Connecting an LLM to your production e-learning database requires strict governance. Truto provides several mechanisms to lock down the MCP server at the time of creation:

  • Method Filtering: You can configure the server to only expose specific operational categories via the config.methods array. Passing ["read"] ensures the LLM can only execute get and list operations, physically preventing it from creating or deleting LearnWorlds users regardless of the prompt.
  • Tag Filtering: You can restrict tools by functional area using config.tags. If you only want the AI to manage educational content, you can filter by tags to exclude billing or core administrative endpoints.
  • Expiration Controls: The expires_at property allows you to generate short-lived MCP servers. Once the timestamp passes, the token is automatically purged from the distributed KV store, terminating access. This is ideal for granting temporary audit access to contractors.
  • Double Authentication: Setting require_api_token_auth: true means possession of the MCP URL is not enough. The client must also send a valid Truto API token in the Authorization header, adding a required secondary layer of identity verification.

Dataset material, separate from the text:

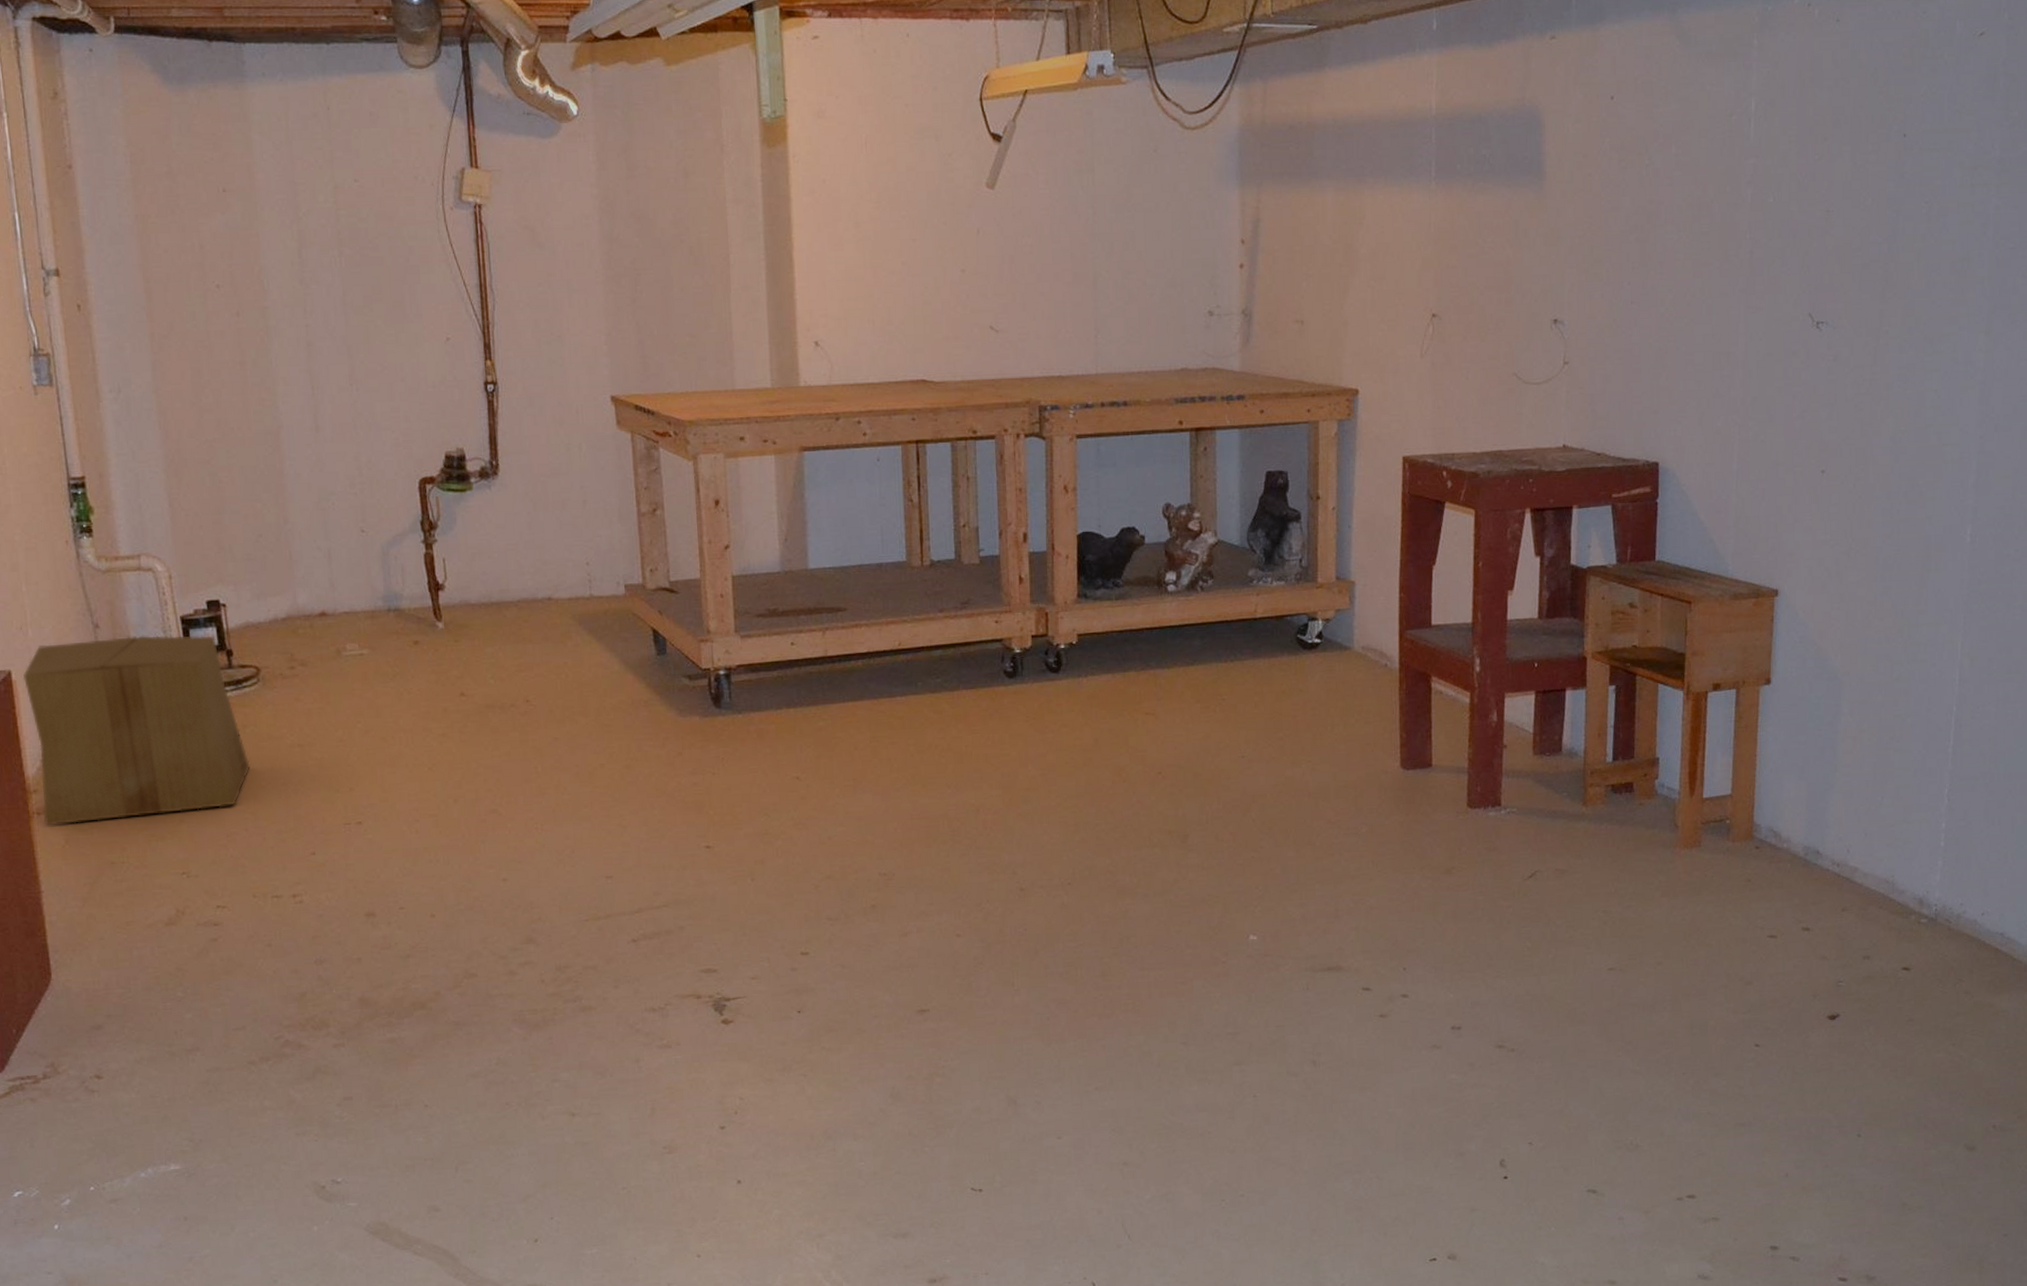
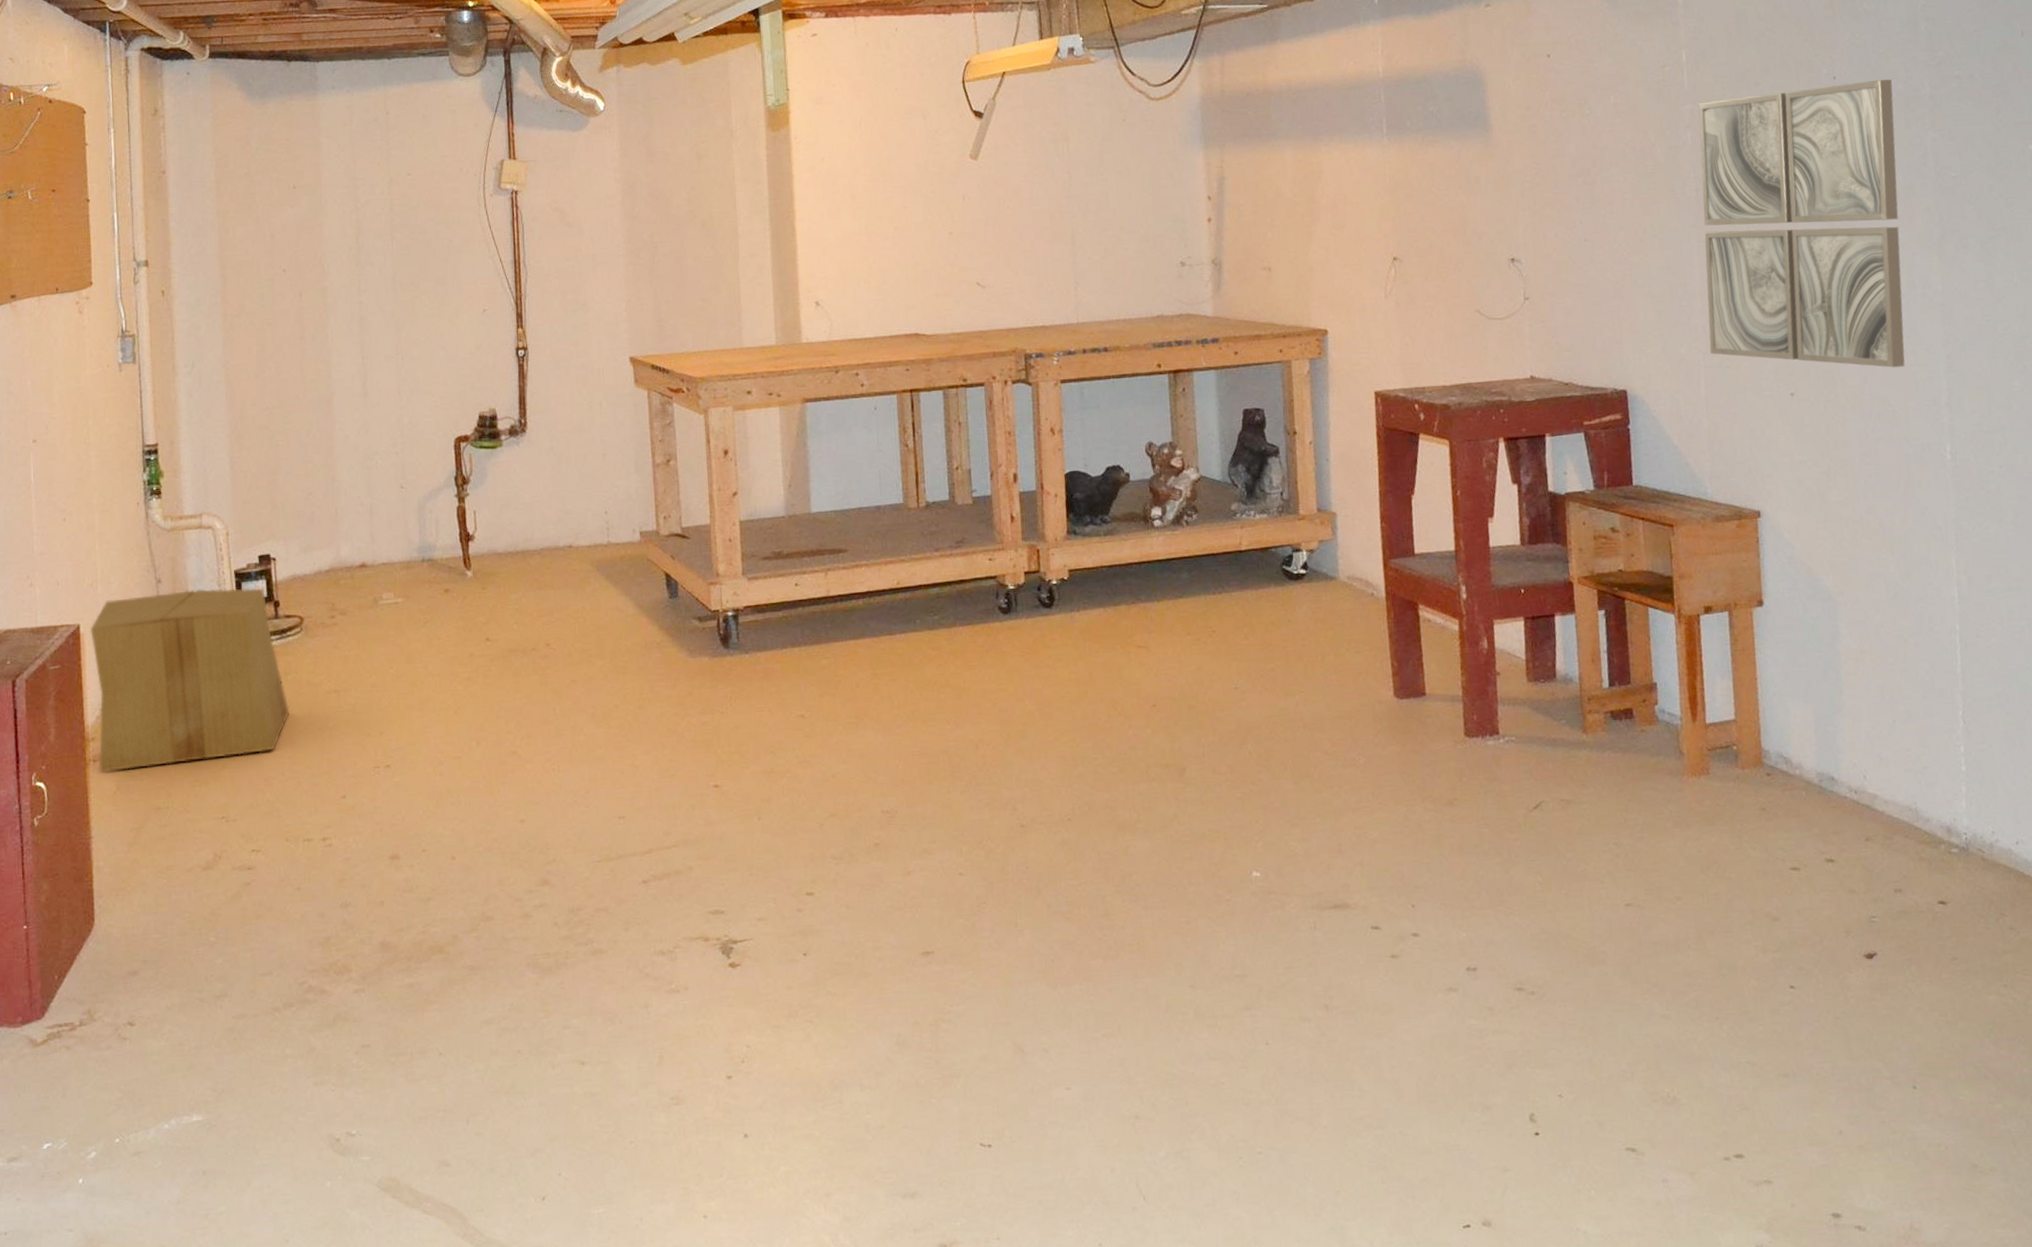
wall art: none [1746,139,1963,447] -> present [1698,79,1905,368]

Strategic Architecture for E-Learning Administration

Building integrations for complex systems like LearnWorlds involves navigating nested schemas, mapping relationships between entities, and respecting strict API limits. Writing this translation logic into a custom MCP server is a massive resource sink that distracts your engineering team from core product development.

By leveraging Truto's dynamic, documentation-driven generation, you eliminate the need to write integration boilerplate. The Truto proxy handles the endpoint mapping and standardizes the rate limit headers, while the MCP protocol exposes everything securely to your LLM of choice.

FAQ

Does Truto automatically retry LearnWorlds API rate limits?
No. Truto does not retry, throttle, or apply backoff on rate limit errors. When LearnWorlds returns an HTTP 429 Too Many Requests error, Truto passes that error directly to the caller. Truto normalizes the upstream rate limit information into standardized headers (ratelimit-limit, ratelimit-remaining, ratelimit-reset) per the IETF spec, allowing your agent or Claude to handle the retry logic.
Can I prevent Claude from deleting LearnWorlds users?
Yes. When generating the MCP server via the Truto API or UI, you can apply method filters. Setting the configuration to only allow `["read", "update"]` will physically prevent the server from exposing or executing `delete` operations, regardless of the prompt given to the LLM.
How does Truto handle pagination for LearnWorlds groups and users?
LearnWorlds often embeds pagination data inside a nested `meta` object within the JSON response. Truto normalizes this into a standard schema, injecting `limit` and `next_cursor` properties into the tool definitions. This explicitly instructs the LLM on how to iterate through pages without hallucinating token values.